WORK REQUEST 1 – Please print the listing below line for line, with no changes.
WORK REQUEST 2 – Write the next part of the Roon post, starting right after its final sentence.

STUDY TEXT –
I LOVE the idea of playing one song and having Roon select other similar songs for a customized "radio". Excellent feature. I wish I could get it to use Tidal's library to augment the selection (without ME adding Tidal albums to my Roon collection).

I don't have TIDAL at the moment, but having that feature incorporate TIDAL as well would be amazing for hours and hours of fun.

So far, I've only had time to test with minutes and seconds between songs. Sometimes I've listened to a song all the way through, then switched. Other times, I've listened to a particular passage (say 30 seconds or so) and switched back and forth and back again.

I know this seems vague, but I just found that I wasn't as engaged in the music through Roon. I didn't get lost in enjoying the music. It just felt... flatter.

There's an audio optimizer software thing for use on Windows servers and maybe Windows 10. It basically strips out tons of extraneous things from the operating system in an effort to optimize the system. I'm wondering if that concept isn't the culprit. Perhaps a Linux-based server or Windows server that was audio optimized would help with the sound quality?

INPUT –

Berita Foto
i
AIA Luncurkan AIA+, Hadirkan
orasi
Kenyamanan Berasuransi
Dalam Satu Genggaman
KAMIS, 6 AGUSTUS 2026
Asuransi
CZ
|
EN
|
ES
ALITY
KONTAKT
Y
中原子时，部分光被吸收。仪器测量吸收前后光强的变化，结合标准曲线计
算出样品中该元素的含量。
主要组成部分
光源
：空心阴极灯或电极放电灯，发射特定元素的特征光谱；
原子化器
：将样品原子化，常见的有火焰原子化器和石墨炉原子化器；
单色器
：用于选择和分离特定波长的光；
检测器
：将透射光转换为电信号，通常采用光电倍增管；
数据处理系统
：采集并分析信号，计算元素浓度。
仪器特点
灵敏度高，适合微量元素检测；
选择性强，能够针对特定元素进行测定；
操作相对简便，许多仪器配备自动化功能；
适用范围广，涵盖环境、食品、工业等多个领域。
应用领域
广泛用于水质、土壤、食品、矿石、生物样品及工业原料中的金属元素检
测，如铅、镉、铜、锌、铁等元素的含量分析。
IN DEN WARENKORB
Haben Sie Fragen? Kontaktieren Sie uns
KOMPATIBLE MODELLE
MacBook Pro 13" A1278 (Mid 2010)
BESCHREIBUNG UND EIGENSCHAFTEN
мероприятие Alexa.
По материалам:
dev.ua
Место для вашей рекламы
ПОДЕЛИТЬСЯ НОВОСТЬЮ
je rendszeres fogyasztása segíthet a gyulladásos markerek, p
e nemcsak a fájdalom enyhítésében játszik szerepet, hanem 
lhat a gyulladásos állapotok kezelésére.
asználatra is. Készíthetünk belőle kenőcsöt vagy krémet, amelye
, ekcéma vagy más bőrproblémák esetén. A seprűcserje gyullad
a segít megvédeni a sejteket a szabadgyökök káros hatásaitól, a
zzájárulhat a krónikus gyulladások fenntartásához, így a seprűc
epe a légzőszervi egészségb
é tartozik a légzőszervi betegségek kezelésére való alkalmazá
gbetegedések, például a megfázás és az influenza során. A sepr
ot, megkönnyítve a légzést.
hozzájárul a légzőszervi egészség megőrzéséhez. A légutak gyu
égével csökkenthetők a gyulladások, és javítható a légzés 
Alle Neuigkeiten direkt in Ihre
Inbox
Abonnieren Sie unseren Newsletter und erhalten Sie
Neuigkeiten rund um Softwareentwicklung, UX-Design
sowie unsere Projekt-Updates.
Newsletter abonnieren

WRITTEN ANSWER 1 –
Berita Foto
i
AIA Luncurkan AIA+, Hadirkan
orasi
Kenyamanan Berasuransi
Dalam Satu Genggaman
KAMIS, 6 AGUSTUS 2026
Asuransi
CZ
|
EN
|
ES
ALITY
KONTAKT
Y
中原子时，部分光被吸收。仪器测量吸收前后光强的变化，结合标准曲线计
算出样品中该元素的含量。
主要组成部分
光源
：空心阴极灯或电极放电灯，发射特定元素的特征光谱；
原子化器
：将样品原子化，常见的有火焰原子化器和石墨炉原子化器；
单色器
：用于选择和分离特定波长的光；
检测器
：将透射光转换为电信号，通常采用光电倍增管；
数据处理系统
：采集并分析信号，计算元素浓度。
仪器特点
灵敏度高，适合微量元素检测；
选择性强，能够针对特定元素进行测定；
操作相对简便，许多仪器配备自动化功能；
适用范围广，涵盖环境、食品、工业等多个领域。
应用领域
广泛用于水质、土壤、食品、矿石、生物样品及工业原料中的金属元素检
测，如铅、镉、铜、锌、铁等元素的含量分析。
IN DEN WARENKORB
Haben Sie Fragen? Kontaktieren Sie uns
KOMPATIBLE MODELLE
MacBook Pro 13" A1278 (Mid 2010)
BESCHREIBUNG UND EIGENSCHAFTEN
мероприятие Alexa.
По материалам:
dev.ua
Место для вашей рекламы
ПОДЕЛИТЬСЯ НОВОСТЬЮ
je rendszeres fogyasztása segíthet a gyulladásos markerek, p
e nemcsak a fájdalom enyhítésében játszik szerepet, hanem 
lhat a gyulladásos állapotok kezelésére.
asználatra is. Készíthetünk belőle kenőcsöt vagy krémet, amelye
, ekcéma vagy más bőrproblémák esetén. A seprűcserje gyullad
a segít megvédeni a sejteket a szabadgyökök káros hatásaitól, a
zzájárulhat a krónikus gyulladások fenntartásához, így a seprűc
epe a légzőszervi egészségb
é tartozik a légzőszervi betegségek kezelésére való alkalmazá
gbetegedések, például a megfázás és az influenza során. A sepr
ot, megkönnyítve a légzést.
hozzájárul a légzőszervi egészség megőrzéséhez. A légutak gyu
égével csökkenthetők a gyulladások, és javítható a légzés 
Alle Neuigkeiten direkt in Ihre
Inbox
Abonnieren Sie unseren Newsletter und erhalten Sie
Neuigkeiten rund um Softwareentwicklung, UX-Design
sowie unsere Projekt-Updates.
Newsletter abonnieren

WRITTEN ANSWER 2 –
Funny thing you mentioned about the optimizer. I'm actually looking around for the script that I got from Amarra for MAC. It disables a bunch of things. It's optimizations in disabling are more aggressive than Audirvana Plus. I'm looking into that next and see if it does anything for Roon. The other thing I have been reading about is HQ player. When I tried it last year the software seemed to go above my head and it wouldn't play music.

Also, I share your sentiment of the flatter image when switching over to Roon from MPD, but give it some time. Try to have a passive session and just listen for a few hours straight while doing anything. I find that helps me get acclimated the fastest. Play your greatest hits. Active listening makes you focus on certain things while ignoring other things. Plus, you'll be over stressing the auditory nervous system. Happened to me yesterday after the extensive back and forth. Music became noise.

I would love to hear your thoughts after a day of passive listening where you are in the sweet spot but doing other things like reading, browsing the net, or playing games.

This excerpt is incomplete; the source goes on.